La liquidité s'est également tarie. Avec moins d'acteurs sur le marché, même des transactions modestes peuvent provoquer de fortes fluctuations. Cette configuration fragile expose le cacao à des pressions soudaines : si l'offre connaît des hoquets ou si la demande rebondit, les prix pourraient grimper en flèche avant que les traders ne puissent réagir.
Qui gagne, qui perd
Un cacao moins cher est une arme à double tranchant. Les chocolatiers obtiennent une marge de manœuvre sur les coûts, mais la demande qu'ils ont perdue en raison de la reformulation et du choc des prix pour les consommateurs ne rebondira pas rapidement. Les acheteurs ne devraient pas non plus s'attendre à un soulagement immédiat. Les prix de détail ont tendance à baisser beaucoup plus lentement que les contrats à terme.
Pour les agriculteurs, la situation est compliquée. Certes, des prix au producteur plus élevés soutiennent les revenus. Mais si les contrats à terme mondiaux continuent de baisser alors que les coûts des intrants restent élevés, les marges se réduisent. De plus, des menaces comme le virus du "swollen shoot" continuent de peser sur la production, augmentant le risque de sous-investissement à long terme.
Pendant ce temps, les traders sont confrontés à un marché à la fois faible en liquidité et nerveux. Les contretemps climatiques, les maladies des cultures ou les changements de politique dans les pays producteurs pourraient facilement déclencher de fortes reprises à contre-courant de la tendance baissière dominante.
Ce qui pourrait arriver ensuite
Les observateurs du marché esquissent trois scénarios probables pour le cacao d'ici mi-2026 :
- Scénario de base : Les volumes de broyage se stabilisent à des niveaux inférieurs, et la saison 2025-26 apporte un léger excédent. Les prix oscillent entre 4 800 et 6 800 dollars la tonne, les reprises étant plafonnées à moins que des chocs n'affectent l'offre.
- Scénario haussier : Le mauvais temps ou les maladies réduisent la production en Afrique de l'Ouest. Les spéculateurs se précipitent pour couvrir leurs positions courtes, faisant grimper les prix au-delà de 7 500 dollars.
- Scénario baissier : La demande continue de s'affaiblir et l'offre dépasse les attentes.
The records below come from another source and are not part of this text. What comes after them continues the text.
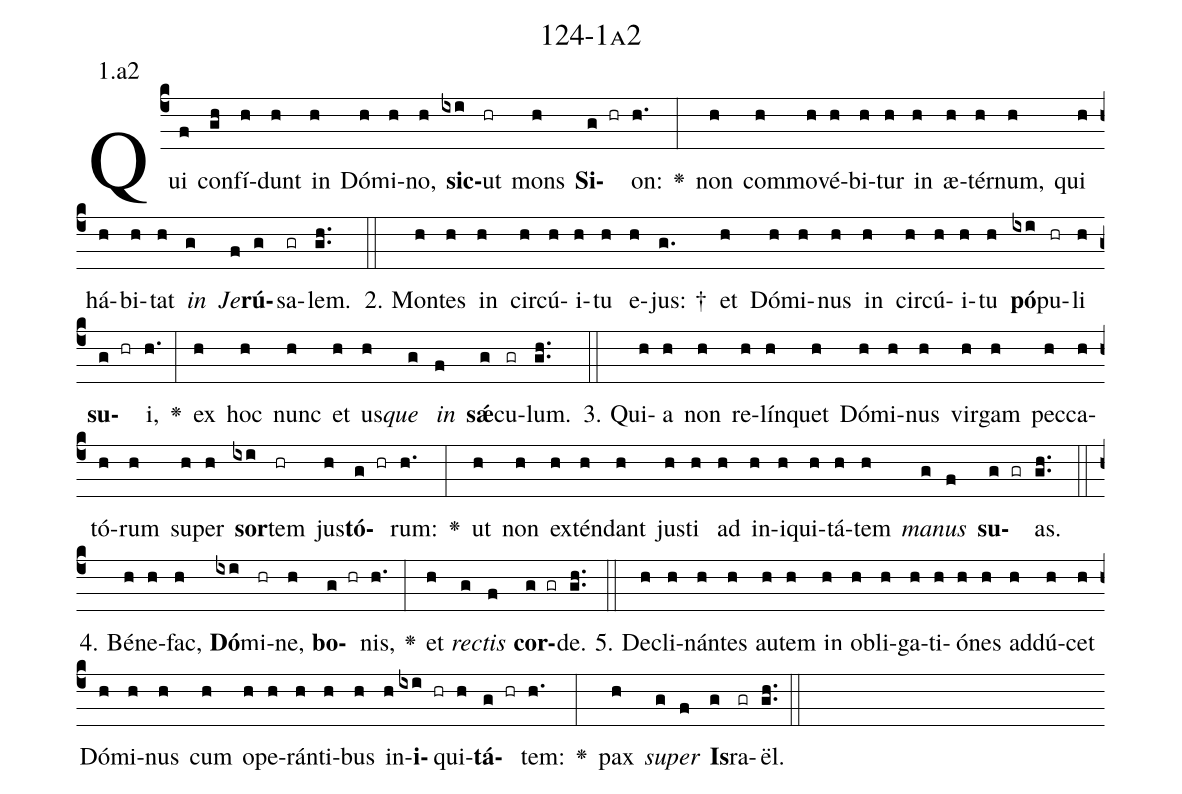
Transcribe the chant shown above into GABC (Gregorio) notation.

name: 124-1a2;
annotation: 1.a2;
%%
(c4)Qui(f) con(gh)fí(h)dunt(h) in(h) Dó(h)mi(h)no,(h) <b>sic</b>(ixi)ut(hr) mons(h) <b>Si</b>(g hr)on:(h.) <v>\greheightstar</v>(:) non(h) com(h)mo(h)vé(h)bi(h)tur(h) in(h) æ(h)tér(h)num,(h) qui(h) há(h)bi(h)tat(h) <i>in</i>(g) <i>Je</i>(f)<b>rú</b>(g)sa(gr)lem.(gh..) (::)
2. Mon(h)tes(h) in(h) cir(h)cú(h)i(h)tu(h) e(h)jus: †(g.) et(h) Dó(h)mi(h)nus(h) in(h) cir(h)cú(h)i(h)tu(h) <b>pó</b>(ixi)pu(hr)li(h) <b>su</b>(g hr)i,(h.) <v>\greheightstar</v>(:) ex(h) hoc(h) nunc(h) et(h) us(h)<i>que</i>(g) <i>in</i>(f) <b>sǽ</b>(g)cu(gr)lum.(gh..) (::)
3. Qui(h)a(h) non(h) re(h)lín(h)quet(h) Dó(h)mi(h)nus(h) vir(h)gam(h) pec(h)ca(h)tó(h)rum(h) su(h)per(h) <b>sor</b>(ixi)tem(hr) jus(h)<b>tó</b>(g hr)rum:(h.) <v>\greheightstar</v>(:) ut(h) non(h) ex(h)tén(h)dant(h) jus(h)ti(h) ad(h) in(h)i(h)qui(h)tá(h)tem(h) <i>ma</i>(g)<i>nus</i>(f) <b>su</b>(g gr)as.(gh..) (::)
4. Bé(h)ne(h)fac,(h) <b>Dó</b>(ixi)mi(hr)ne,(h) <b>bo</b>(g hr)nis,(h.) <v>\greheightstar</v>(:) et(h) <i>rec</i>(g)<i>tis</i>(f) <b>cor</b>(g gr)de.(gh..) (::)
5. De(h)cli(h)nán(h)tes(h) au(h)tem(h) in(h) ob(h)li(h)ga(h)ti(h)ó(h)nes(h) ad(h)dú(h)cet(h) Dó(h)mi(h)nus(h) cum(h) o(h)pe(h)rán(h)ti(h)bus(h) in(h)<b>i</b>(ixi hr)qui(h)<b>tá</b>(g hr)tem:(h.) <v>\greheightstar</v>(:) pax(h) <i>su</i>(g)<i>per</i>(f) <b>Is</b>(g)ra(gr)ël.(gh..) (::)
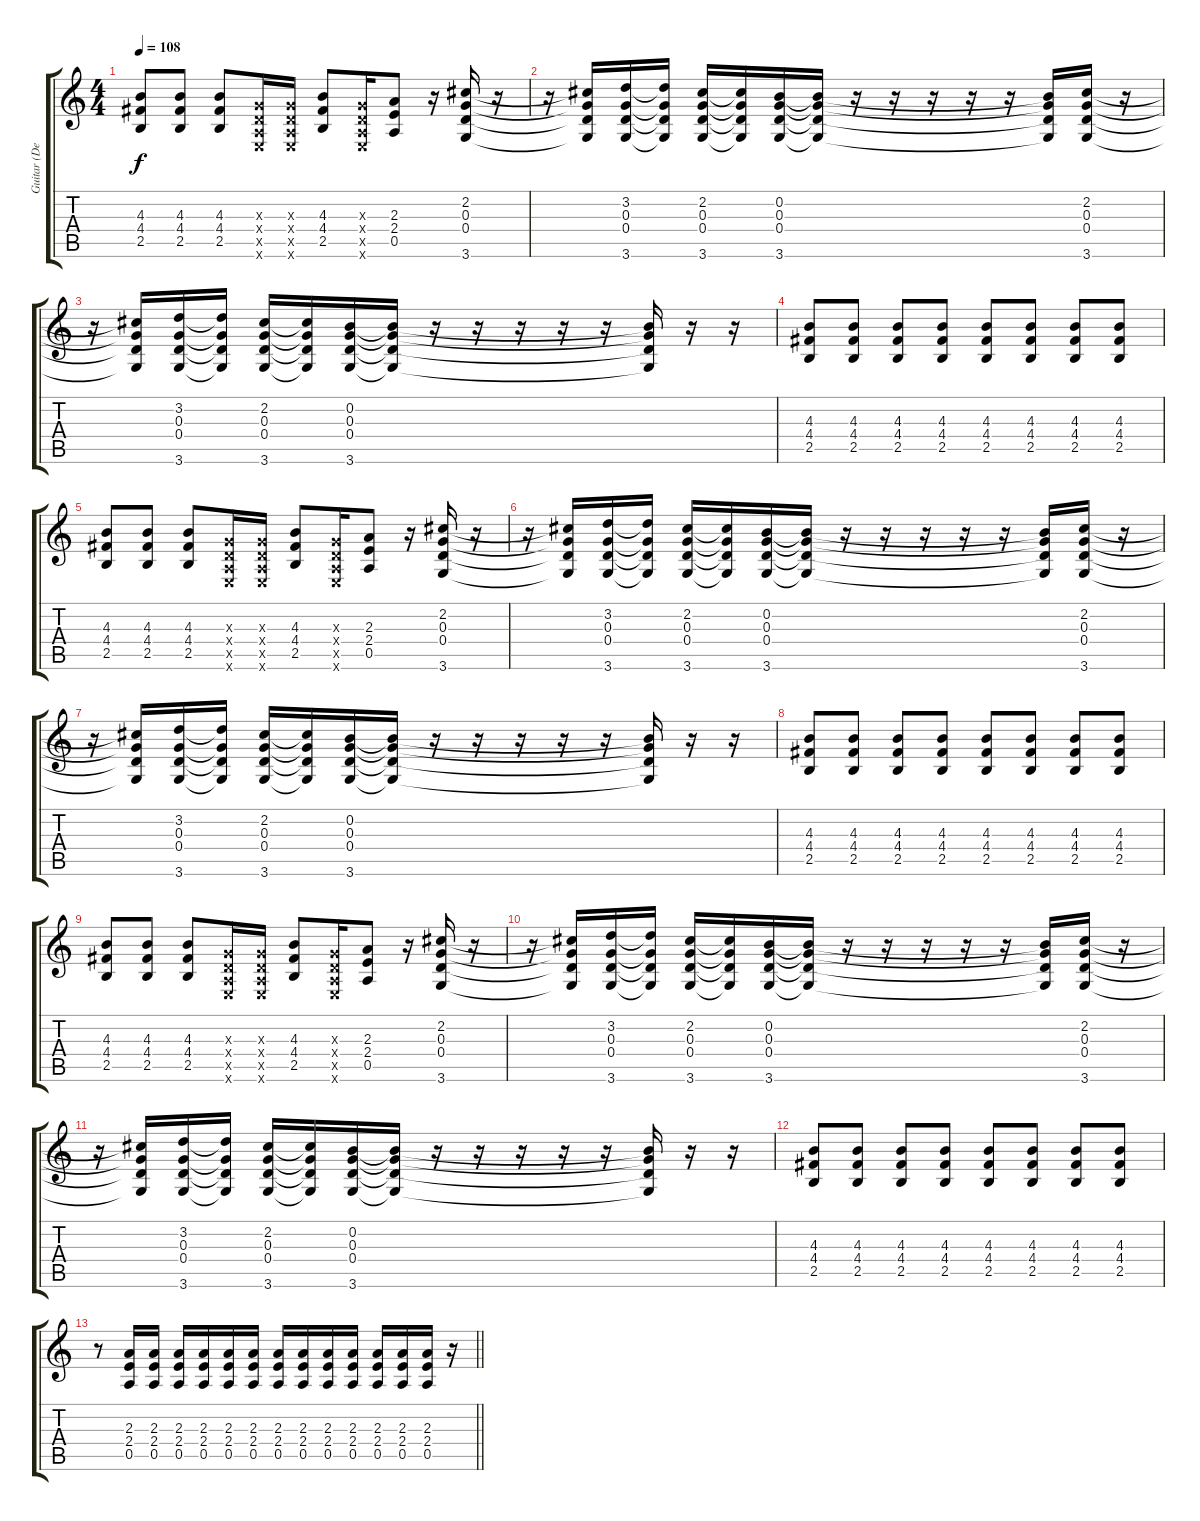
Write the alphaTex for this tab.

\track ("Guitar (Dean DeLeo)" "Guitar (De") {instrument overdrivenguitar}
\staff {score tabs}
\tuning (E4 B3 G3 D3 A2 E2) {hide}
\ts (4 4)
\tempo 108
\clef g2
\ks c
(4.3 4.4 2.5).8{dy f} (4.3 4.4 2.5).8 (4.3 4.4 2.5).8 (0.3{x} 0.4{x} 0.5{x} 0.6{x}).16 (0.3{x} 0.4{x} 0.5{x} 0.6{x}).16 (4.3 4.4 2.5).8 (0.3{x} 0.4{x} 0.5{x} 0.6{x}).16 (2.3 2.4 0.5).8 r.16 (2.2 0.3 0.4 3.6).16 r.16 |
r.16 (2.2{t} 0.3{t} 0.4{t} 3.6{t}).16 (3.2 0.3 0.4 3.6).16 (3.2{t} 0.3{t} 0.4{t} 3.6{t}).16 (2.2 0.3 0.4 3.6).16 (2.2{t} 0.3{t} 0.4{t} 3.6{t}).16 (0.2 0.3 0.4 3.6).16 (0.2{t} 0.3{t} 0.4{t} 3.6{t}).16 r.16 r.16 r.16 r.16 r.16 (0.2{t} 0.3{t} 0.4{t} 3.6{t}).16 (2.2 0.3 0.4 3.6).16 r.16 |
r.16 (2.2{t} 0.3{t} 0.4{t} 3.6{t}).16 (3.2 0.3 0.4 3.6).16 (3.2{t} 0.3{t} 0.4{t} 3.6{t}).16 (2.2 0.3 0.4 3.6).16 (2.2{t} 0.3{t} 0.4{t} 3.6{t}).16 (0.2 0.3 0.4 3.6).16 (0.2{t} 0.3{t} 0.4{t} 3.6{t}).16 r.16 r.16 r.16 r.16 r.16 (0.2{t} 0.3{t} 0.4{t} 3.6{t}).16 r.16 r.16 |
(4.3 4.4 2.5).8 (4.3 4.4 2.5).8 (4.3 4.4 2.5).8 (4.3 4.4 2.5).8 (4.3 4.4 2.5).8 (4.3 4.4 2.5).8 (4.3 4.4 2.5).8 (4.3 4.4 2.5).8 |
(4.3 4.4 2.5).8 (4.3 4.4 2.5).8 (4.3 4.4 2.5).8 (0.3{x} 0.4{x} 0.5{x} 0.6{x}).16 (0.3{x} 0.4{x} 0.5{x} 0.6{x}).16 (4.3 4.4 2.5).8 (0.3{x} 0.4{x} 0.5{x} 0.6{x}).16 (2.3 2.4 0.5).8 r.16 (2.2 0.3 0.4 3.6).16 r.16 |
r.16 (2.2{t} 0.3{t} 0.4{t} 3.6{t}).16 (3.2 0.3 0.4 3.6).16 (3.2{t} 0.3{t} 0.4{t} 3.6{t}).16 (2.2 0.3 0.4 3.6).16 (2.2{t} 0.3{t} 0.4{t} 3.6{t}).16 (0.2 0.3 0.4 3.6).16 (0.2{t} 0.3{t} 0.4{t} 3.6{t}).16 r.16 r.16 r.16 r.16 r.16 (0.2{t} 0.3{t} 0.4{t} 3.6{t}).16 (2.2 0.3 0.4 3.6).16 r.16 |
r.16 (2.2{t} 0.3{t} 0.4{t} 3.6{t}).16 (3.2 0.3 0.4 3.6).16 (3.2{t} 0.3{t} 0.4{t} 3.6{t}).16 (2.2 0.3 0.4 3.6).16 (2.2{t} 0.3{t} 0.4{t} 3.6{t}).16 (0.2 0.3 0.4 3.6).16 (0.2{t} 0.3{t} 0.4{t} 3.6{t}).16 r.16 r.16 r.16 r.16 r.16 (0.2{t} 0.3{t} 0.4{t} 3.6{t}).16 r.16 r.16 |
(4.3 4.4 2.5).8 (4.3 4.4 2.5).8 (4.3 4.4 2.5).8 (4.3 4.4 2.5).8 (4.3 4.4 2.5).8 (4.3 4.4 2.5).8 (4.3 4.4 2.5).8 (4.3 4.4 2.5).8 |
(4.3 4.4 2.5).8 (4.3 4.4 2.5).8 (4.3 4.4 2.5).8 (0.3{x} 0.4{x} 0.5{x} 0.6{x}).16 (0.3{x} 0.4{x} 0.5{x} 0.6{x}).16 (4.3 4.4 2.5).8 (0.3{x} 0.4{x} 0.5{x} 0.6{x}).16 (2.3 2.4 0.5).8 r.16 (2.2 0.3 0.4 3.6).16 r.16 |
r.16 (2.2{t} 0.3{t} 0.4{t} 3.6{t}).16 (3.2 0.3 0.4 3.6).16 (3.2{t} 0.3{t} 0.4{t} 3.6{t}).16 (2.2 0.3 0.4 3.6).16 (2.2{t} 0.3{t} 0.4{t} 3.6{t}).16 (0.2 0.3 0.4 3.6).16 (0.2{t} 0.3{t} 0.4{t} 3.6{t}).16 r.16 r.16 r.16 r.16 r.16 (0.2{t} 0.3{t} 0.4{t} 3.6{t}).16 (2.2 0.3 0.4 3.6).16 r.16 |
r.16 (2.2{t} 0.3{t} 0.4{t} 3.6{t}).16 (3.2 0.3 0.4 3.6).16 (3.2{t} 0.3{t} 0.4{t} 3.6{t}).16 (2.2 0.3 0.4 3.6).16 (2.2{t} 0.3{t} 0.4{t} 3.6{t}).16 (0.2 0.3 0.4 3.6).16 (0.2{t} 0.3{t} 0.4{t} 3.6{t}).16 r.16 r.16 r.16 r.16 r.16 (0.2{t} 0.3{t} 0.4{t} 3.6{t}).16 r.16 r.16 |
(4.3 4.4 2.5).8 (4.3 4.4 2.5).8 (4.3 4.4 2.5).8 (4.3 4.4 2.5).8 (4.3 4.4 2.5).8 (4.3 4.4 2.5).8 (4.3 4.4 2.5).8 (4.3 4.4 2.5).8 |
\barLineRight lightlight
r.8 (2.3 2.4 0.5).16 (2.3 2.4 0.5).16 (2.3 2.4 0.5).16 (2.3 2.4 0.5).16 (2.3 2.4 0.5).16 (2.3 2.4 0.5).16 (2.3 2.4 0.5).16 (2.3 2.4 0.5).16 (2.3 2.4 0.5).16 (2.3 2.4 0.5).16 (2.3 2.4 0.5).16 (2.3 2.4 0.5).16 (2.3 2.4 0.5).16 r.16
Les contrats à terme pourraient glisser vers 4 000-4 500 dollars d'ici fin 2026. Les acheteurs, cependant, ne verraient pas de grand soulagement immédiat à la caisse.
Enjeux stratégiques
Pour les entreprises chocolatières, le pari le plus sûr est de s'en tenir aux produits utilisant moins de cacao tout en testant lentement l'appétit des consommateurs avec des promotions. Les responsables des achats pourraient se couvrir par couches pour équilibrer les risques, bien qu'ils devront rester attentifs aux pressions soudaines.
Les traders examinent des structures d'options qui limitent les pertes mais maintiennent une exposition aux reprises surprises. Et certains fabricants cherchent à s'approvisionner davantage en fèves en Amérique latine pour réduire leur dépendance vis-à-vis de l'Afrique de l'Ouest.
Cependant, la santé à long terme du marché repose en grande partie sur la capacité des agriculteurs de Côte d'Ivoire et du Ghana à continuer d'investir dans le contrôle des maladies et la productivité. Sans cela, l'excédent d'aujourd'hui pourrait rapidement redevenir une pénurie demain.
La chute de huit semaines du cacao n'est pas seulement une correction, elle marque un point d'inflexion. Le rallye effréné qui symbolisait autrefois la rareté cède la place à un marché plus équilibré, bien que toujours précaire. Que les prix s'établissent dans une nouvelle normalité ou replongent dans le chaos dépend des conditions météorologiques, des données de la demande de la semaine prochaine et de la rapidité avec laquelle l'industrie s'adaptera à un monde où le chocolat ne pourra pas toujours compter sur un cacao bon marché.